In pochi, forse pochissimi, si sarebbero mai aspettati un ultimo slam stagionale così sorprendente: l’eliminazione del campione in carica, la sconfitta di chi ha quest’anno aveva già trionfato in due tornei del Grande Slam, l’ascesa di chi lottava lontano dai riflettori e un numero uno al mondo chiamato a giocare col peso del giudizio di media e colleghi.
Numero uno al mondo. Suona bene, no? Soprattutto quando al vertice è un italiano. Per quanto ancora potremo godere della matematica certezza? Quanto tempo resta al dominio di Sinner? Risposta semplice: impossibile saperlo. Il trionfo a Cincinnati gli ha permesso di conquistare quei punti perduti con la prematura sconfitta in Canada e l’eliminazione agli ottavi di finale durante la scorsa edizione del torneo di Flushing Meadows, gli assicura la possibilità di allungare ulteriormente, soprattutto su Carlos Alcaraz e Novak Djokovic.

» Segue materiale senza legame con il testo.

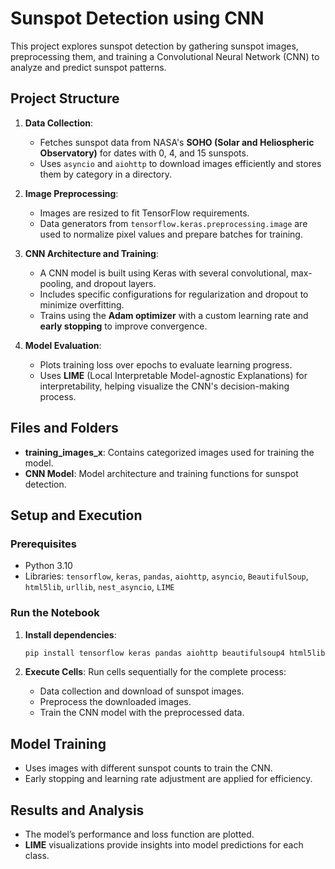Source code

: # Sunspot Detection using CNN

This project explores sunspot detection by gathering sunspot images, preprocessing them, and training a Convolutional Neural Network (CNN) to analyze and predict sunspot patterns. 

## Project Structure

1. **Data Collection**: 
   - Fetches sunspot data from NASA's **SOHO (Solar and Heliospheric Observatory)** for dates with 0, 4, and 15 sunspots.
   - Uses `asyncio` and `aiohttp` to download images efficiently and stores them by category in a directory.

2. **Image Preprocessing**:
   - Images are resized to fit TensorFlow requirements.
   - Data generators from `tensorflow.keras.preprocessing.image` are used to normalize pixel values and prepare batches for training.

3. **CNN Architecture and Training**:
   - A CNN model is built using Keras with several convolutional, max-pooling, and dropout layers.
   - Includes specific configurations for regularization and dropout to minimize overfitting.
   - Trains using the **Adam optimizer** with a custom learning rate and **early stopping** to improve convergence.

4. **Model Evaluation**:
   - Plots training loss over epochs to evaluate learning progress.
   - Uses **LIME** (Local Interpretable Model-agnostic Explanations) for interpretability, helping visualize the CNN's decision-making process.

## Files and Folders

- **training_images_x**: Contains categorized images used for training the model.
- **CNN Model**: Model architecture and training functions for sunspot detection.

## Setup and Execution

### Prerequisites

- Python 3.10
- Libraries: `tensorflow`, `keras`, `pandas`, `aiohttp`, `asyncio`, `BeautifulSoup`, `html5lib`, `urllib`, `nest_asyncio`, `LIME`

### Run the Notebook

1. **Install dependencies**:
   ```bash
   pip install tensorflow keras pandas aiohttp beautifulsoup4 html5lib urllib3 nest_asyncio lime
   ```

2. **Execute Cells**: Run cells sequentially for the complete process:
   - Data collection and download of sunspot images.
   - Preprocess the downloaded images.
   - Train the CNN model with the preprocessed data.

## Model Training

- Uses images with different sunspot counts to train the CNN.
- Early stopping and learning rate adjustment are applied for efficiency.

## Results and Analysis

- The model’s performance and loss function are plotted.
- **LIME** visualizations provide insights into model predictions for each class.

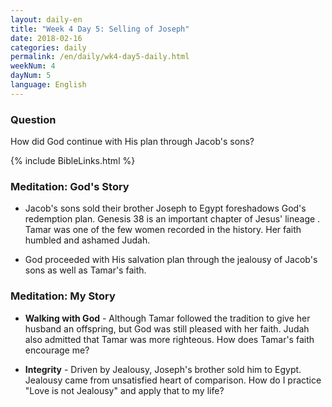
 ```yaml
---
layout: daily-en
title: "Week 4 Day 5: Selling of Joseph"
date: 2018-02-16
categories: daily
permalink: /en/daily/wk4-day5-daily.html
weekNum: 4
dayNum: 5
language: English
---
```


### Question     
How did God continue with His plan through Jacob's sons?

{% include BibleLinks.html %} 

### Meditation: God's Story   
+ Jacob's sons sold their brother Joseph to Egypt foreshadows God's redemption plan. Genesis 38 is an important chapter of Jesus' lineage . Tamar was one of the few women recorded in the history. Her faith humbled and ashamed Judah. 

+ God proceeded with His salvation plan through the jealousy of Jacob's sons as well as Tamar's faith. 

### Meditation: My Story   
+ **Walking with God** - Although Tamar followed the tradition to give her husband an offspring, but God was still pleased with her faith. Judah also admitted that Tamar was more righteous. How does Tamar's faith encourage me? 

+ **Integrity** - Driven by Jealousy, Joseph's brother sold him to Egypt. Jealousy came from unsatisfied heart of comparison. How do I practice "Love is not Jealousy" and apply that to my life?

I numeri tre e quattro della classifica live (non quella ufficiale, che uscirà al termine dello Us Open) perdono terreno sull’azzurro: il serbo, ovviamente, difendeva il titolo. Nel suo destino, la quarta posizione del ranking ATP con 5560 punti. Djokovic, al momento, non è iscritto ad alcun torneo in Asia, chiamato successivamente alla difesa del torneo a Parigi: così facendo, però, rischia di mettere in serio pericolo anche la qualificazione alle Finals di fine anno, dove difende altri 1300 punti. Nella race è settimo, con 3260 punti. Taylor Fritz, il primo degli esclusi alla nona posizione, è a quota 2990. Non c’è modo quindi, per Nole, di impensierire il trono di Sinner, salvo disastrose sconfitte dell’altoatesino.
Situazione Alcaraz: simile, ma non così disastrosa. Nonostante le sfumate speranze di contesa al vertice della classifica per il prossimo numero tre del mondo, lo spagnolo ha quantomeno già quasi in tasca la qualificazione a Torino. Dopo l’eliminazione in semifinale a New York della scorsa stagione, Carlitos giocò a Pechino e Shangai, venendo eliminato, rispettivamente, al penultimo atto da Sinner e agli Ottavi da Dimitrov. Poi la brutta sconfitta a Parigi e la semi a Torino. Il terreno, per conquistare punti, c’è. Ma vada come vada, non sarà abbastanza almeno fino a novembre.
L’unico reale pretendente, anche a livello aritmetico, resta Alexander Zverev, chiamato a difendere meno della metà dei punti di Sinner nell’ultima parte di stagione. Discussione che sarebbe archiviata in caso di vittoria a New York dell’italiano che salendo a 11180 punti metterebbe, seppur non matematicamente, un’ipoteca sul trofeo riservato ai giocatori in grado di finire l’anno in cima al mondo. Se a trionfare, invece, fosse Sasha, raggiungerebbe gli 8675 punti e la questione si complicherebbe in vista dei tanti punti guadagnati a fine 2023. In ogni caso, il vantaggio resterebbe considerevole: 705 punti in caso di sconfitta con Tommy Paul, poi 905 se battuto ai quarti, 1305 in caso di semifinale, e 1805 dovesse conquistare la finale.
Inoltre, l’italiano non ha fatto così bene negli ultimi due Master 1000 su cemento della stagione. Tradotto, ulteriore possibilità di allungare.
Poche, quindi, le speranze per i contendenti, nonostante una matematica che, attualmente, non condanna neppure il numero 5 Daniil Medvedev. Tutto è possibile, ma poco fattibile. Si resta su cemento, casa di Jannik, tutto dipende da lui.